REQUIRED ACTION: Convert the text lines in all of the rows below into a JSON list of strings, one string per line, leaving out blank lines and the pictures.

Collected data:
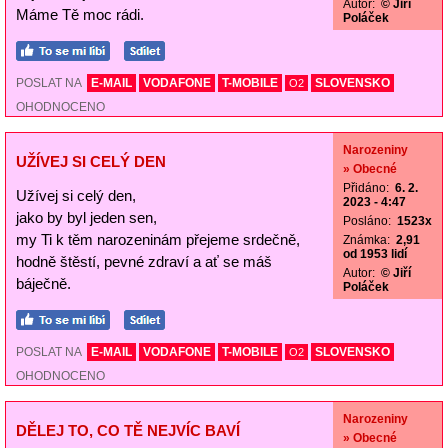
Autor:
© Jiří
Máme Tě moc rádi.
Poláček
POSLAT NA
E-MAIL
VODAFONE
T-MOBILE
SLOVENSKO
O2
OHODNOCENO
Narozeniny
UŽÍVEJ SI CELÝ DEN
» Obecné
Přidáno:
6. 2.
Užívej si celý den,
2023 - 4:47
jako by byl jeden sen,
Posláno:
1523x
my Ti k těm narozeninám přejeme srdečně,
Známka:
2,91
od 1953 lidí
hodně štěstí, pevné zdraví a ať se máš
Autor:
© Jiří
báječně.
Poláček
POSLAT NA
E-MAIL
VODAFONE
T-MOBILE
SLOVENSKO
O2
OHODNOCENO
Narozeniny
DĚLEJ TO, CO TĚ NEJVÍC BAVÍ
» Obecné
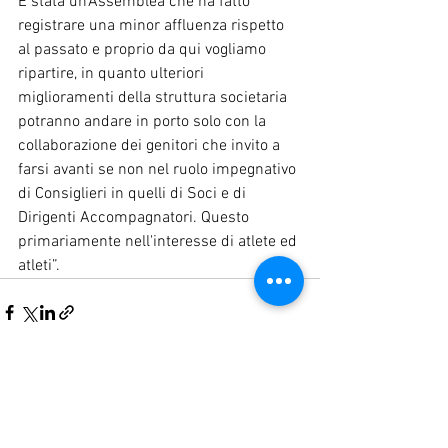
È stata un’Assemblea che ha fatto 
registrare una minor affluenza rispetto 
al passato e proprio da qui vogliamo 
ripartire, in quanto ulteriori 
miglioramenti della struttura societaria 
potranno andare in porto solo con la 
collaborazione dei genitori che invito a 
farsi avanti se non nel ruolo impegnativo 
di Consiglieri in quelli di Soci e di 
Dirigenti Accompagnatori. Questo 
primariamente nell'interesse di atlete ed 
atleti”.
Mostra tutti
Post recenti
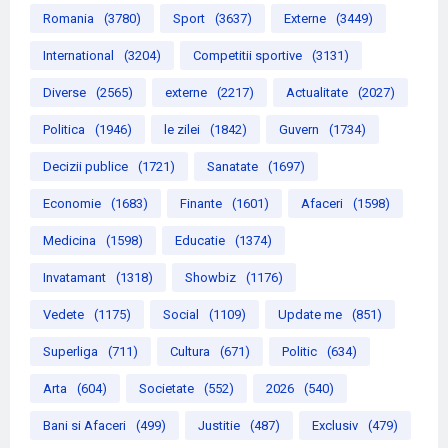
Romania
(3780)
Sport
(3637)
Externe
(3449)
International
(3204)
Competitii sportive
(3131)
Diverse
(2565)
externe
(2217)
Actualitate
(2027)
Politica
(1946)
le zilei
(1842)
Guvern
(1734)
Decizii publice
(1721)
Sanatate
(1697)
Economie
(1683)
Finante
(1601)
Afaceri
(1598)
Medicina
(1598)
Educatie
(1374)
Invatamant
(1318)
Showbiz
(1176)
Vedete
(1175)
Social
(1109)
Update me
(851)
Superliga
(711)
Cultura
(671)
Politic
(634)
Arta
(604)
Societate
(552)
2026
(540)
Bani si Afaceri
(499)
Justitie
(487)
Exclusiv
(479)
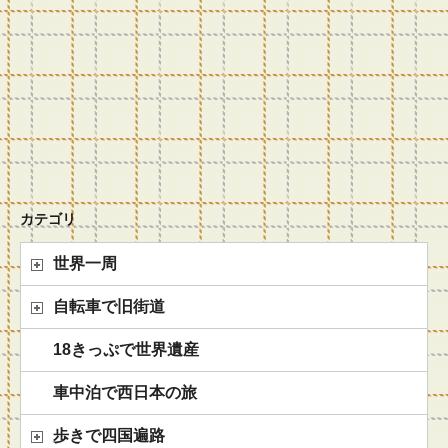
カテゴリ
世界一周
自転車で旧街道
18きっぷで世界遺産
車中泊で西日本の旅
歩きで四国遍路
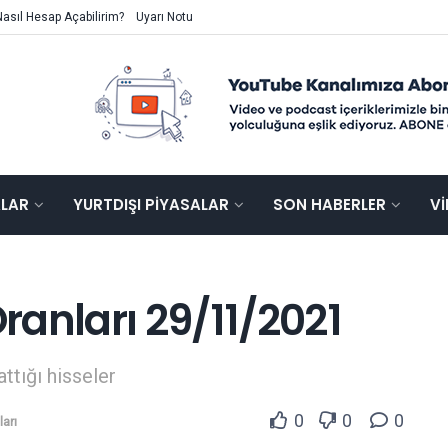
Nasıl Hesap Açabilirim?
Uyarı Notu
ALAR
YURTDIŞI PIYASALAR
SON HABERLER
V
anları 29/11/2021
attığı hisseler
0
0
0
arı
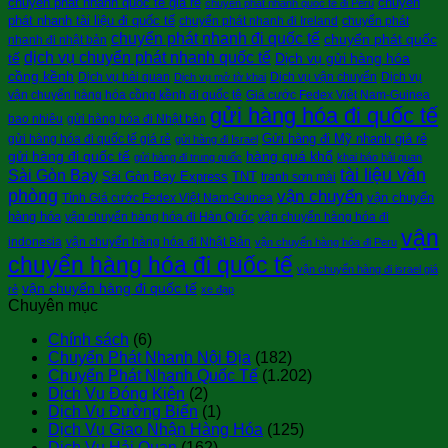
chuyển phát nhanh quốc tế giá rẻ
chuyển
chuyển phát nhanh quốc tế đi Peru
phát nhanh tài liệu đi quốc tế
chuyển phát nhanh đi Ireland
chuyển phát
chuyển phát nhanh đi quốc tế
chuyển phát quốc
nhanh đi nhật bản
dịch vụ chuyển phát nhanh quốc tế
tế
Dịch vụ gửi hàng hóa
cồng kềnh
Dịch vụ hải quan
Dịch vụ vận chuyển
Dịch vụ
Dịch vụ mở tờ khai
vận chuyển hàng hóa cồng kềnh đi quốc tê
Giá cước Fedex Việt Nam-Guinea
gửi hàng hóa đi quốc tế
bao nhiêu
gửi hàng hóa đi Nhật bản
Gửi hàng đi Mỹ nhanh giá rẻ
gửi hàng hóa đi quốc tế giá rẻ
gửi hàng đi Israel
gửi hàng đi quốc tế
hàng quá khổ
gửi hàng đi trung quốc
khai báo hải quan
tài liệu văn
Sài Gòn Bay
Sài Gòn Bay Express
TNT
tranh sơn mài
phòng
vận chuyển
vận chuyển
Tính Giá cước Fedex Việt Nam-Guinea
hàng hóa
vận chuyển hàng hóa đi Hàn Quốc
vận chuyển hàng hóa đi
vận
indonesia
vận chuyển hàng hóa đi Nhật Bản
vận chuyển hàng hóa đi Peru
chuyển hàng hóa đi quốc tế
vận chuyển hàng đi israel giá
vận chuyển hàng đi quốc tế
rẻ
xe đạp
Chuyên mục
Chính sách
(6)
Chuyển Phát Nhanh Nội Địa
(182)
Chuyển Phát Nhanh Quốc Tế
(1.202)
Dịch Vụ Đóng Kiện
(2)
Dịch Vụ Đường Biển
(1)
Dịch Vụ Giao Nhận Hàng Hóa
(125)
Dịch Vụ Hải Quan
(162)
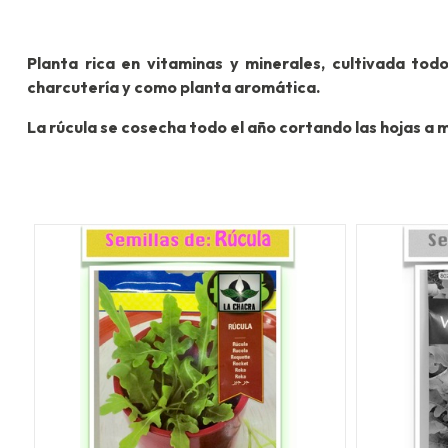
Planta rica en vitaminas y minerales, cultivada to
charcutería y como planta aromática.
La rúcula se cosecha todo el año cortando las hojas a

EXERCISE OUTPUT:
[
  "Autor:",
  "© Jiří",
  "Máme Tě moc rádi.",
  "Poláček",
  "POSLAT NA",
  "E-MAIL",
  "VODAFONE",
  "T-MOBILE",
  "SLOVENSKO",
  "O2",
  "OHODNOCENO",
  "Narozeniny",
  "UŽÍVEJ SI CELÝ DEN",
  "» Obecné",
  "Přidáno:",
  "6. 2.",
  "Užívej si celý den,",
  "2023 - 4:47",
  "jako by byl jeden sen,",
  "Posláno:",
  "1523x",
  "my Ti k těm narozeninám přejeme srdečně,",
  "Známka:",
  "2,91",
  "od 1953 lidí",
  "hodně štěstí, pevné zdraví a ať se máš",
  "Autor:",
  "© Jiří",
  "báječně.",
  "Poláček",
  "POSLAT NA",
  "E-MAIL",
  "VODAFONE",
  "T-MOBILE",
  "SLOVENSKO",
  "O2",
  "OHODNOCENO",
  "Narozeniny",
  "DĚLEJ TO, CO TĚ NEJVÍC BAVÍ",
  "» Obecné",
  "È stata un’Assemblea che ha fatto ",
  "registrare una minor affluenza rispetto ",
  "al passato e proprio da qui vogliamo ",
  "ripartire, in quanto ulteriori ",
  "miglioramenti della struttura societaria ",
  "potranno andare in porto solo con la ",
  "collaborazione dei genitori che invito a ",
  "farsi avanti se non nel ruolo impegnativo ",
  "di Consiglieri in quelli di Soci e di ",
  "Dirigenti Accompagnatori. Questo ",
  "primariamente nell'interesse di atlete ed ",
  "atleti”.",
  "Mostra tutti",
  "Post recenti",
  "Romania",
  "(3780)",
  "Sport",
  "(3637)",
  "Externe",
  "(3449)",
  "International",
  "(3204)",
  "Competitii sportive",
  "(3131)",
  "Diverse",
  "(2565)",
  "externe",
  "(2217)",
  "Actualitate",
  "(2027)",
  "Politica",
  "(1946)",
  "le zilei",
  "(1842)",
  "Guvern",
  "(1734)",
  "Decizii publice",
  "(1721)",
  "Sanatate",
  "(1697)",
  "Economie",
  "(1683)",
  "Finante",
  "(1601)",
  "Afaceri",
  "(1598)",
  "Medicina",
  "(1598)",
  "Educatie",
  "(1374)",
  "Invatamant",
  "(1318)",
  "Showbiz",
  "(1176)",
  "Vedete",
  "(1175)",
  "Social",
  "(1109)",
  "Update me",
  "(851)",
  "Superliga",
  "(711)",
  "Cultura",
  "(671)",
  "Politic",
  "(634)",
  "Arta",
  "(604)",
  "Societate",
  "(552)",
  "2026",
  "(540)",
  "Bani si Afaceri",
  "(499)",
  "Justitie",
  "(487)",
  "Exclusiv",
  "(479)",
  "カテゴリ",
  "世界一周",
  "自転車で旧街道",
  "18きっぷで世界遺産",
  "車中泊で西日本の旅",
  "歩きで四国遍路",
  "Nasıl Hesap Açabilirim?",
  "Uyarı Notu",
  "ALAR",
  "YURTDIŞI PIYASALAR",
  "SON HABERLER",
  "V",
  "anları 29/11/2021",
  "attığı hisseler",
  "0",
  "0",
  "0",
  "arı",
  "chuyển phát nhanh quốc tế giá rẻ",
  "chuyển",
  "chuyển phát nhanh quốc tế đi Peru",
  "phát nhanh tài liệu đi quốc tế",
  "chuyển phát nhanh đi Ireland",
  "chuyển phát",
  "chuyển phát nhanh đi quốc tế",
  "chuyển phát quốc",
  "nhanh đi nhật bản",
  "dịch vụ chuyển phát nhanh quốc tế",
  "tế",
  "Dịch vụ gửi hàng hóa",
  "cồng kềnh",
  "Dịch vụ hải quan",
  "Dịch vụ vận chuyển",
  "Dịch vụ",
  "Dịch vụ mở tờ khai",
  "vận chuyển hàng hóa cồng kềnh đi quốc tê",
  "Giá cước Fedex Việt Nam-Guinea",
  "gửi hàng hóa đi quốc tế",
  "bao nhiêu",
  "gửi hàng hóa đi Nhật bản",
  "Gửi hàng đi Mỹ nhanh giá rẻ",
  "gửi hàng hóa đi quốc tế giá rẻ",
  "gửi hàng đi Israel",
  "gửi hàng đi quốc tế",
  "hàng quá khổ",
  "gửi hàng đi trung quốc",
  "khai báo hải quan",
  "tài liệu văn",
  "Sài Gòn Bay",
  "Sài Gòn Bay Express",
  "TNT",
  "tranh sơn mài",
  "phòng",
  "vận chuyển",
  "vận chuyển",
  "Tính Giá cước Fedex Việt Nam-Guinea",
  "hàng hóa",
  "vận chuyển hàng hóa đi Hàn Quốc",
  "vận chuyển hàng hóa đi",
  "vận",
  "indonesia",
  "vận chuyển hàng hóa đi Nhật Bản",
  "vận chuyển hàng hóa đi Peru",
  "chuyển hàng hóa đi quốc tế",
  "vận chuyển hàng đi israel giá",
  "vận chuyển hàng đi quốc tế",
  "rẻ",
  "xe đạp",
  "Chuyên mục",
  "Chính sách",
  "(6)",
  "Chuyển Phát Nhanh Nội Địa",
  "(182)",
  "Chuyển Phát Nhanh Quốc Tế",
  "(1.202)",
  "Dịch Vụ Đóng Kiện",
  "(2)",
  "Dịch Vụ Đường Biển",
  "(1)",
  "Dịch Vụ Giao Nhận Hàng Hóa",
  "(125)",
  "Dịch Vụ Hải Quan",
  "(162)",
  "Planta rica en vitaminas y minerales, cultivada to",
  "charcutería y como planta aromática.",
  "La rúcula se cosecha todo el año cortando las hojas a"
]